> PROVIDED PASSAGE:

= Beginning of Section =

When the grill is hot, if using a charcoal grill spread the coal out in an even layer. Drain the smoking chips and scatter them over the coals (if using a gas grill, follow manufacturer’s instructions). Carefully set the salmon packet in the center of the grill grate, cover the grill, and cook until only a slight hint of translucence remains in the center of the thickest part (gently pull back some of the foil and poke into the flesh with the tip of a knife to check), 20 to 30 minutes. Lift the salmon packet onto a heatproof platter, fold back the foil so that the cooking liquids are retained. Serve right away.

Makes 8 to 12 servings


Filed under cooking at home, food and family, seasonal eats

Dinner at Home: Grilled Whole Chicken

Great minds think alike, don’t you agree? My food-writing cohort and friend Nancy Leson spelled out a few days ago–in delicious detail–the steps she (and her husband Mac) uses to turn out perfect whole chicken roasted on the backyard grill. I’d served at home last Saturday night very much the same thing. Minus the Lawry’s Salt (though I do have a bottle on my shelf) and using a brine instead.

= End of Section =

> WORK TO COMPLETE:
1/ Summarize the passage about grilling salmon and whole chicken in two sentences.
2/ In the passage about grilling salmon and whole chicken, how long should the salmon packet cook on the grill?
3/ Write out part of the passage about grilling salmon and whole chicken word for word, starting at the words "Makes 8 to 12" and stopping after "a brine instead.".
The material after this passage comes from a separate source.

> MATERIAL SHOWN:

= Beginning of Section =

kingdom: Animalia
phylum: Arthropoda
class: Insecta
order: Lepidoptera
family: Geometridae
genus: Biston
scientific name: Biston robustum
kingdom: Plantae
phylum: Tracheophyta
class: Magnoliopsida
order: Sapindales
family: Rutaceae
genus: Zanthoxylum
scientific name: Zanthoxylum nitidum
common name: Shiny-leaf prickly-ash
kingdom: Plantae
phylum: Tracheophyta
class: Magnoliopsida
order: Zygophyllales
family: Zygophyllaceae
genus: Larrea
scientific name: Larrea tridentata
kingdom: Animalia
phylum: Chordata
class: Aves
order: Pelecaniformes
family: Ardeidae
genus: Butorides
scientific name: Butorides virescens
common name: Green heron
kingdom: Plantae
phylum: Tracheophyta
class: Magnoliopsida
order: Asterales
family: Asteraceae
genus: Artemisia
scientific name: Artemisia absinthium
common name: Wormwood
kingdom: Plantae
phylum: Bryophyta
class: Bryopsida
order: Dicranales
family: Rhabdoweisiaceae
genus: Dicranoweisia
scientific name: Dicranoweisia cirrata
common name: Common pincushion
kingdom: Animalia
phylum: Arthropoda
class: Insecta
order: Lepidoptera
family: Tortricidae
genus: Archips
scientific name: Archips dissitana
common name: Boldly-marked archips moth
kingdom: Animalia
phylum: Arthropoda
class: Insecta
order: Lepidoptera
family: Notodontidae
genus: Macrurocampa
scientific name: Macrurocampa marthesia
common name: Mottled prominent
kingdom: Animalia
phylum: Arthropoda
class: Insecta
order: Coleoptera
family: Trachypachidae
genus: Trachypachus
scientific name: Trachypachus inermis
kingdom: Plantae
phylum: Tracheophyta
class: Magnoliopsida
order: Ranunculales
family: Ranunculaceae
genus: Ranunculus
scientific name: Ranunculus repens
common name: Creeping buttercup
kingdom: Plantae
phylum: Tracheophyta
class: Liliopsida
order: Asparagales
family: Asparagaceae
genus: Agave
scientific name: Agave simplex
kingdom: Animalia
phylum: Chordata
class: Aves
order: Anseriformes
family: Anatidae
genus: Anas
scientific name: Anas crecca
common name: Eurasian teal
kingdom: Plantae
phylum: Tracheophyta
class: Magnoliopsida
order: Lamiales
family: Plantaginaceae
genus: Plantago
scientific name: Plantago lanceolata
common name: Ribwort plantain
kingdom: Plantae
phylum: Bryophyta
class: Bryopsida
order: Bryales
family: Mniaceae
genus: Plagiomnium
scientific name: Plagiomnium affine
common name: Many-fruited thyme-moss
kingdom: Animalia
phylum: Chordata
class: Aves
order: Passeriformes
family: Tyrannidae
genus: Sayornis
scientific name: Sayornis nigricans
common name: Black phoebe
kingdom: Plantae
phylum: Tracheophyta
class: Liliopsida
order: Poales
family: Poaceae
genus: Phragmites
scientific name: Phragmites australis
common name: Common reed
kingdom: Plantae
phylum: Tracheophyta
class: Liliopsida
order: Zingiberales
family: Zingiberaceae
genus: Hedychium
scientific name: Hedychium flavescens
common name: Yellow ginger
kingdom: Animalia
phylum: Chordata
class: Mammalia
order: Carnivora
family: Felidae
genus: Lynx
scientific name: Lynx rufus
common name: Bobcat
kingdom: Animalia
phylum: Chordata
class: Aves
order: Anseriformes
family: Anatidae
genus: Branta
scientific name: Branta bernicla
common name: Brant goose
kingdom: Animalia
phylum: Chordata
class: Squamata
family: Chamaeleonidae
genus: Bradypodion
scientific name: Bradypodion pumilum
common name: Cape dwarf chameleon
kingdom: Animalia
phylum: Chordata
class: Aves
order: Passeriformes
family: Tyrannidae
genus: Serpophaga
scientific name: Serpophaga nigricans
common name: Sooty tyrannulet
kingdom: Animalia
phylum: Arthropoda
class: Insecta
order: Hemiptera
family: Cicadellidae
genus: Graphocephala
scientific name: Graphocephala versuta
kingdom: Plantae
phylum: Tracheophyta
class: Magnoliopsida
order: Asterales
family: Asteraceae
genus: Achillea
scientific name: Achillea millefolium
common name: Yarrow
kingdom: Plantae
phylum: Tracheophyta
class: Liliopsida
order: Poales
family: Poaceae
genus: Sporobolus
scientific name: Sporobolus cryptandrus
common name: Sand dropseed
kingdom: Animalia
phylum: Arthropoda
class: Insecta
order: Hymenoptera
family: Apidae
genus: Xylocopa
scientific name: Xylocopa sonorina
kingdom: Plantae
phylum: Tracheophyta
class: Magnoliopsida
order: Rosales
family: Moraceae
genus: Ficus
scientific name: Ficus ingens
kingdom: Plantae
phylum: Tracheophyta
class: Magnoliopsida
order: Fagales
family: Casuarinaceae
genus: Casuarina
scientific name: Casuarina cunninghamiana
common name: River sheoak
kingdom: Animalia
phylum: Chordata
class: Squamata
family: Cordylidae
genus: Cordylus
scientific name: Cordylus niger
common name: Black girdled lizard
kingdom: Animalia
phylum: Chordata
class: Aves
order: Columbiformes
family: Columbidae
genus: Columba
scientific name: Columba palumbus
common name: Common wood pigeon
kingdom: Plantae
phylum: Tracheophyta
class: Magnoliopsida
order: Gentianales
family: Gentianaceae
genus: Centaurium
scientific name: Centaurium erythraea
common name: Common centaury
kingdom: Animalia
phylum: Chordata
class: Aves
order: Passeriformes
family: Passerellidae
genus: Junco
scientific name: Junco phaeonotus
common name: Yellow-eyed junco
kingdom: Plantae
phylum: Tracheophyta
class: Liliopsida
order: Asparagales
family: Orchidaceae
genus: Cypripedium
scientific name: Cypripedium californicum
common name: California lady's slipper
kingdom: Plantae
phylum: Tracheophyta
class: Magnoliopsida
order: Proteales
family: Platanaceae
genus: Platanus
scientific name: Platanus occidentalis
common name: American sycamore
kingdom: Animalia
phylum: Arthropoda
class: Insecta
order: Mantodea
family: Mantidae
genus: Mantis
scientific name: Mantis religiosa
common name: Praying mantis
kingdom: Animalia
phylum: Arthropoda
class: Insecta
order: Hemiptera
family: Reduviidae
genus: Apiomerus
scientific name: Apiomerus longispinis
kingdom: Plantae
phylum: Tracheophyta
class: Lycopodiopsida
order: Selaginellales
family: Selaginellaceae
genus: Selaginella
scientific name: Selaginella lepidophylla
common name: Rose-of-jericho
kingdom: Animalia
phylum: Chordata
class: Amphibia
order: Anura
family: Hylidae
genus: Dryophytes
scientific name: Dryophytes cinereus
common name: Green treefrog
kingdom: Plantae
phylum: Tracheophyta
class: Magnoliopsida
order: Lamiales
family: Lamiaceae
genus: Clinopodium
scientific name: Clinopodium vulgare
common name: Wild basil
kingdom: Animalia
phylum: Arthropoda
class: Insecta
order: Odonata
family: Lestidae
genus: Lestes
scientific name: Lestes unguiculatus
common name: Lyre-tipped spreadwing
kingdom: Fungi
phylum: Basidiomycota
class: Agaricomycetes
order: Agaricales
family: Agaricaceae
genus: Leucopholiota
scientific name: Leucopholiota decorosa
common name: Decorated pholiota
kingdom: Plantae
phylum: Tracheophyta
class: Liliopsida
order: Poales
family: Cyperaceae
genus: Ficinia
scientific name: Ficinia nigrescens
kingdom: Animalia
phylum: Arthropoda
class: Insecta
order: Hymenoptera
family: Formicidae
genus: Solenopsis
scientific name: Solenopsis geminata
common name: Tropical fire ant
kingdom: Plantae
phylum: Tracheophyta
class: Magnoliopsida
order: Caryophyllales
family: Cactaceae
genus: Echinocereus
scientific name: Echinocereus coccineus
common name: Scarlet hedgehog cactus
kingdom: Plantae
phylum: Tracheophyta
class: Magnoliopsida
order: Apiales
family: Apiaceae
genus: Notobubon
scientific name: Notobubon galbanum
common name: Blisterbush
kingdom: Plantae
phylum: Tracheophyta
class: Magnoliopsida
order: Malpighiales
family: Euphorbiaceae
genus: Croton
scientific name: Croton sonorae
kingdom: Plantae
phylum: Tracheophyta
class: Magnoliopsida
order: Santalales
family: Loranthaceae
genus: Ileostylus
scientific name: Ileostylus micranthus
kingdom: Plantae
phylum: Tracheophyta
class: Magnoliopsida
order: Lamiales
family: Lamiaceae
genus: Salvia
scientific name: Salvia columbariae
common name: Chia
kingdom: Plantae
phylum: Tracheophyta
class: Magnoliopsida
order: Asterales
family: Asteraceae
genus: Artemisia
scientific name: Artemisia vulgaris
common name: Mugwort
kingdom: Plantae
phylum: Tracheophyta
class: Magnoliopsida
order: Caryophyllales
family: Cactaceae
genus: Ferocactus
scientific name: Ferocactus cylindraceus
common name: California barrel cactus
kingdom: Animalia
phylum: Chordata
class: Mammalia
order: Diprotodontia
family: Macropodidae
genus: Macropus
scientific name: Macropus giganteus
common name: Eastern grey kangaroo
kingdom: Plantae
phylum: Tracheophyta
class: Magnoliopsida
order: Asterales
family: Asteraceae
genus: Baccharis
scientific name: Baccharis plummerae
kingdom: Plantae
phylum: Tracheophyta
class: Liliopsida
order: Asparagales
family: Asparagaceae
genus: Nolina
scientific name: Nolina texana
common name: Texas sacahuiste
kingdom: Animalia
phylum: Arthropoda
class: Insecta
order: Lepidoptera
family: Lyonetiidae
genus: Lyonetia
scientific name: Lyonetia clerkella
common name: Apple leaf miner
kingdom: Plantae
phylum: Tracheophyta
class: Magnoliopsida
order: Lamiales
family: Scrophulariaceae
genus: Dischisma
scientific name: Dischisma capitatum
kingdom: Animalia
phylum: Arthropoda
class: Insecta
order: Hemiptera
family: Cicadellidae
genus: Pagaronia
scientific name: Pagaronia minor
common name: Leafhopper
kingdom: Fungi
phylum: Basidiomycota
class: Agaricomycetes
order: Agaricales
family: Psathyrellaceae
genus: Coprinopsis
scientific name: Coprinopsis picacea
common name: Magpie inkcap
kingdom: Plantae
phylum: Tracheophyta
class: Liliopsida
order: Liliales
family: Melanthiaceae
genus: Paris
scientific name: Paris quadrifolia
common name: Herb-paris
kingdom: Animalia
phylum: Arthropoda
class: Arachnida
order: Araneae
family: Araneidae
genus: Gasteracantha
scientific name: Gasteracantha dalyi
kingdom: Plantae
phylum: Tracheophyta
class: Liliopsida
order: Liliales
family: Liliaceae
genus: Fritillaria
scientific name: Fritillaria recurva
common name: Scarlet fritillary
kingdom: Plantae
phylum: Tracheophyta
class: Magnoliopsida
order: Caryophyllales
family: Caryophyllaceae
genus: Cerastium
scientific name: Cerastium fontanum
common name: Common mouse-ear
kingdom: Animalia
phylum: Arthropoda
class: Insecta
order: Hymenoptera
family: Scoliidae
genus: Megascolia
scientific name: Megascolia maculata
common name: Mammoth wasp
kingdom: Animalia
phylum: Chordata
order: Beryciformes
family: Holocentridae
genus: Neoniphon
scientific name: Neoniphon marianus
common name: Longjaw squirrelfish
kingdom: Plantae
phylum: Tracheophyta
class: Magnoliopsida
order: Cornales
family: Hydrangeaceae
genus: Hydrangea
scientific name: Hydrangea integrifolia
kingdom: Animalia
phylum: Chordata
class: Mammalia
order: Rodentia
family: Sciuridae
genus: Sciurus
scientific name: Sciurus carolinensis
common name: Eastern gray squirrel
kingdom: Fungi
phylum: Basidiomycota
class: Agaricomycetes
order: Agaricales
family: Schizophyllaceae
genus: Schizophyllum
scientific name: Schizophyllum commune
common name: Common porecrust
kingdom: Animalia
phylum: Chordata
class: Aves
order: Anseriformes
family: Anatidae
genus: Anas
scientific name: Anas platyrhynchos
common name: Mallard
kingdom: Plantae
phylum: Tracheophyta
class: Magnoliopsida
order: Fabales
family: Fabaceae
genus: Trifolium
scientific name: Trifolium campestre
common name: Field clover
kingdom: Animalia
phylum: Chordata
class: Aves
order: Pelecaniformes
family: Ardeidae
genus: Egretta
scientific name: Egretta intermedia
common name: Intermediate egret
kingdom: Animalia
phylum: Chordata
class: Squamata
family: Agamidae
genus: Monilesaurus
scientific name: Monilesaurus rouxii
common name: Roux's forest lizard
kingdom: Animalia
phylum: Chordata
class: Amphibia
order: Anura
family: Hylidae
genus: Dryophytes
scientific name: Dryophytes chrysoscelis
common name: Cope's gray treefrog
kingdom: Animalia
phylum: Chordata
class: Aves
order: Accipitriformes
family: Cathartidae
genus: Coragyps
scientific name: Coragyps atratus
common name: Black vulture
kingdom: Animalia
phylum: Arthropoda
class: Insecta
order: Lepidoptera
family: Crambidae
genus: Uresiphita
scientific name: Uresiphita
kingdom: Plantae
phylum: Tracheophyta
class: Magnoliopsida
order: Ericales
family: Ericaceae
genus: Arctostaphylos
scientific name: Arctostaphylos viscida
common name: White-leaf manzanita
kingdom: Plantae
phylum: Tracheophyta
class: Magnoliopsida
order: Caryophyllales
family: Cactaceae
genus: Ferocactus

= End of Section =

> TASK ANSWERS:
1/ A salmon packet is grilled covered over coals and drained smoking chips for 20 to 30 minutes, until only a slight hint of translucence remains in the thickest part, then lifted onto a heatproof platter with the foil folded back to keep the liquids, and served right away. A post on grilled whole chicken notes that Nancy Leson described grilling a whole chicken, and that the writer had served very much the same thing at home, using a brine instead of Lawry's Salt.

2/ 20 to 30 minutes.

3/
Makes 8 to 12 servings


Filed under cooking at home, food and family, seasonal eats

Dinner at Home: Grilled Whole Chicken

Great minds think alike, don’t you agree? My food-writing cohort and friend Nancy Leson spelled out a few days ago–in delicious detail–the steps she (and her husband Mac) uses to turn out perfect whole chicken roasted on the backyard grill. I’d served at home last Saturday night very much the same thing. Minus the Lawry’s Salt (though I do have a bottle on my shelf) and using a brine instead.